L’Assemblée nationale a validé mardi en première lecture le projet de loi de justice criminelle présenté par Gérald Darmanin, avec l’absence du dispositif controversé de «plaider-coupable». Une décision née d’un équilibre fragile entre pressions des avocats et une opposition unanime des groupes de gauche.

Le texte, conçu pour accélérer les procédures judiciaires et renforcer la protection des victimes, a été adopté avec 357 voix contre 177. Les forces politiques de gauche ont critiqué son orientation comme une réponse à des déficits plutôt qu’à un renforcement des ressources système.

Parmi les mesures abandonnées figurent l’anonymisation des magistrats dans les décisions publiques et l’étendue du dispositif aux récidivistes. Cependant, le projet a prévu de réduire les délais pour les requêtes en nullité (de six à quatre mois) et d’ouvrir la voie à des bases de données génétiques pour résoudre certaines affaires anciennes.

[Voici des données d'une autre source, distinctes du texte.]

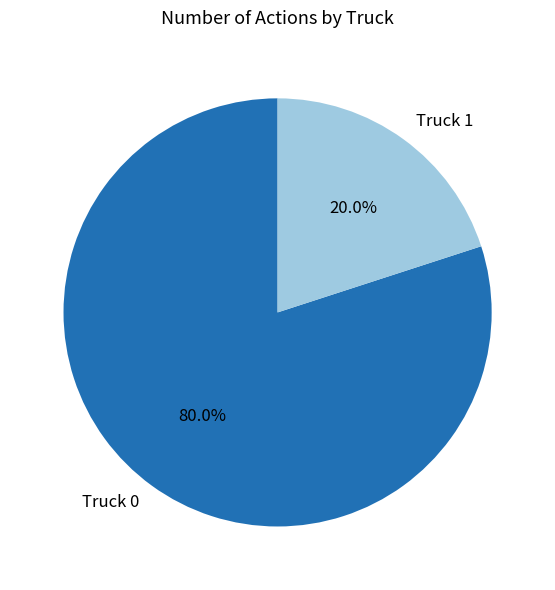

Which category has the smallest portion of the pie?

Truck 1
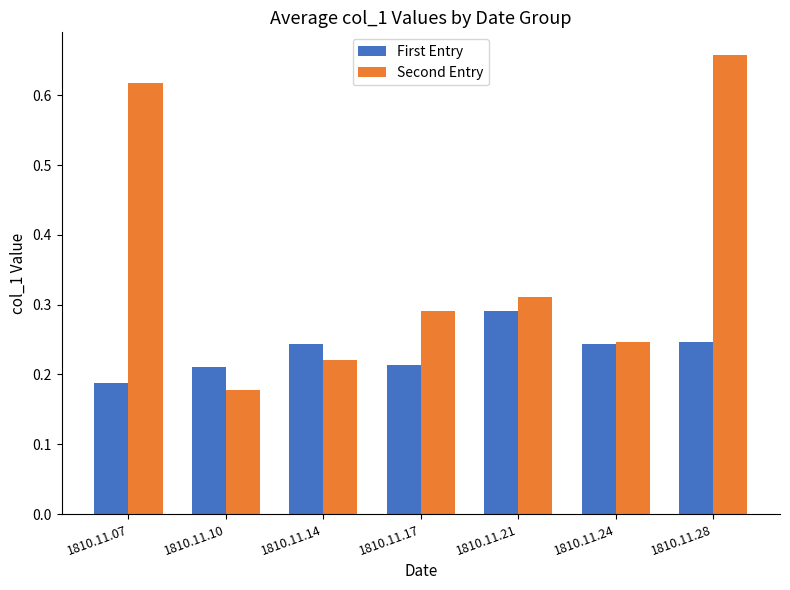

How many bars are there in each group?

2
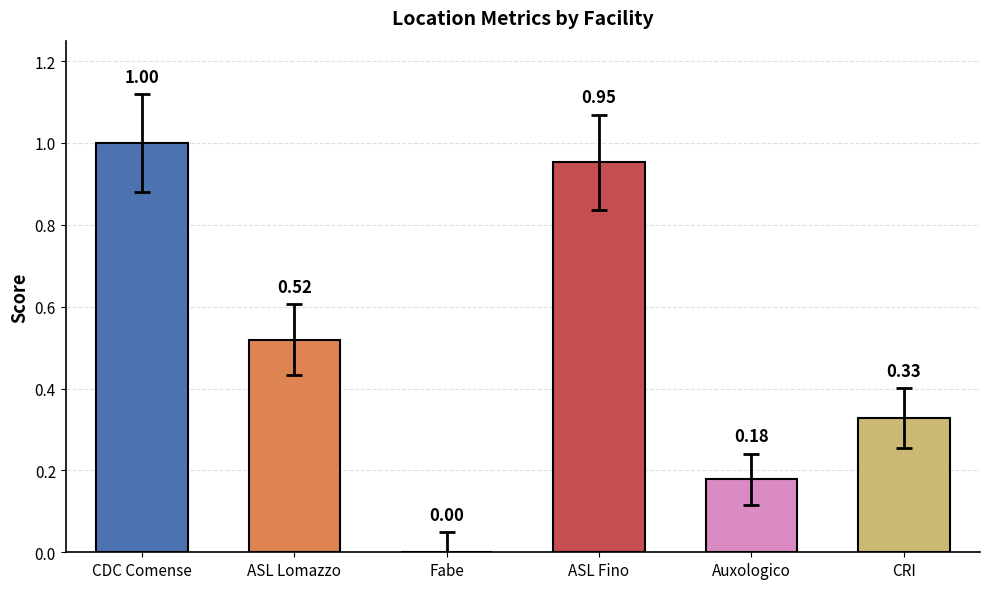

What is the sum of the values at Auxologico and CDC Comense?

1.2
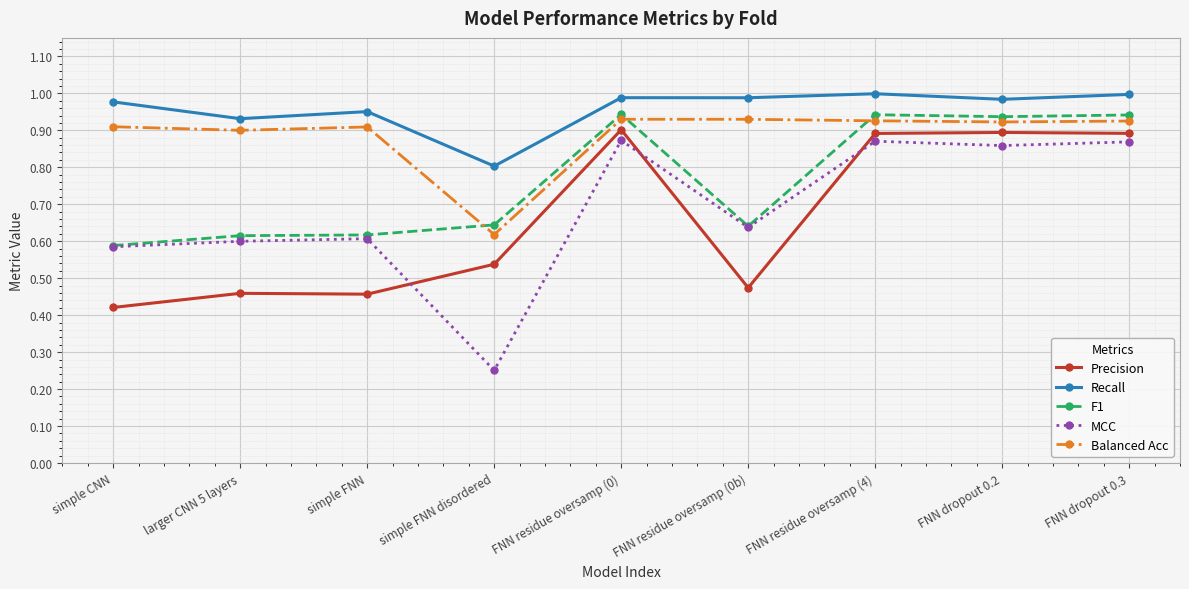

What is the sum of all Recall values?

8.6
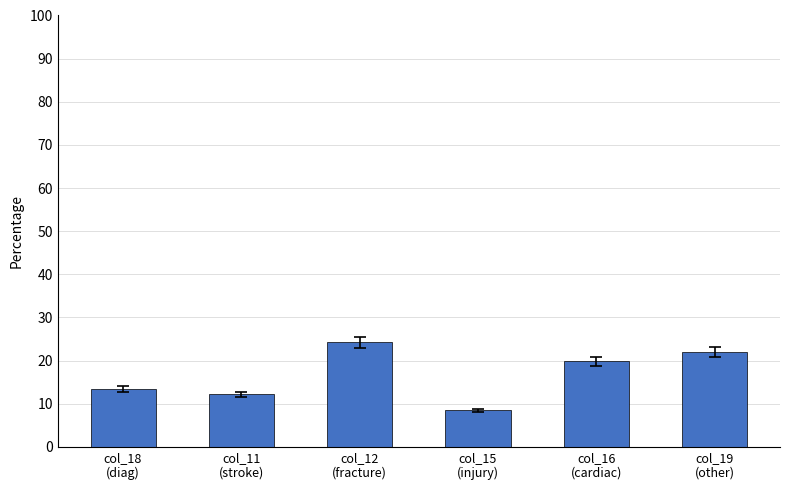

How many series are shown in this chart?

1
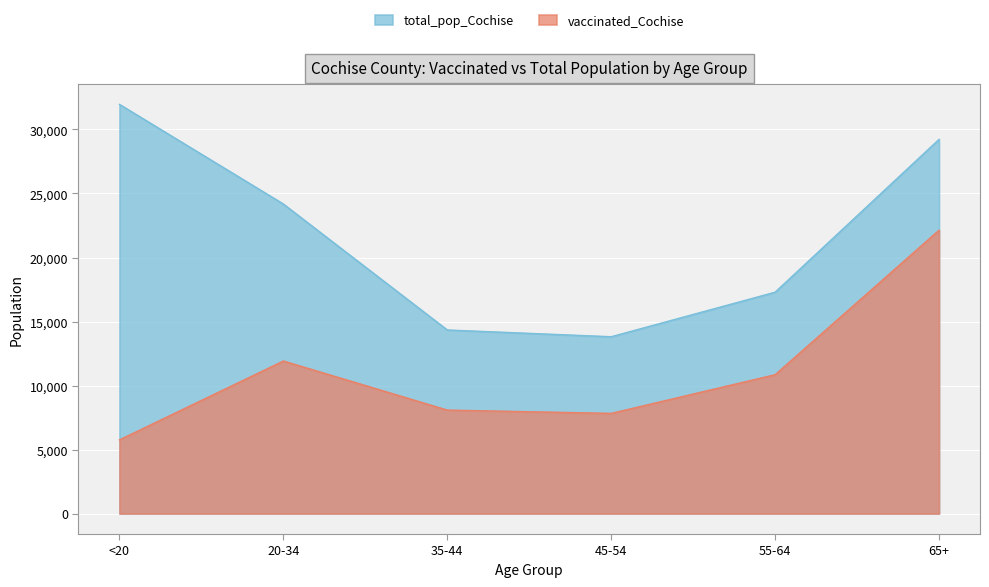

What is the average value of the total_pop_Cochise series?

21801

Le ministre Darmanin avait promis 60 nouvelles cours départementales criminelles, mais ce chiffre a été partiellement modifié après les négociations. Il a insisté sur l’importance de cet accord pour «mieux protéger les victimes» tout en évitant des retours vers des procès prolongés. Une étape clé dans la modernisation du système, malgré un équilibre fragile entre ambition législative et critiques profondément ancrées.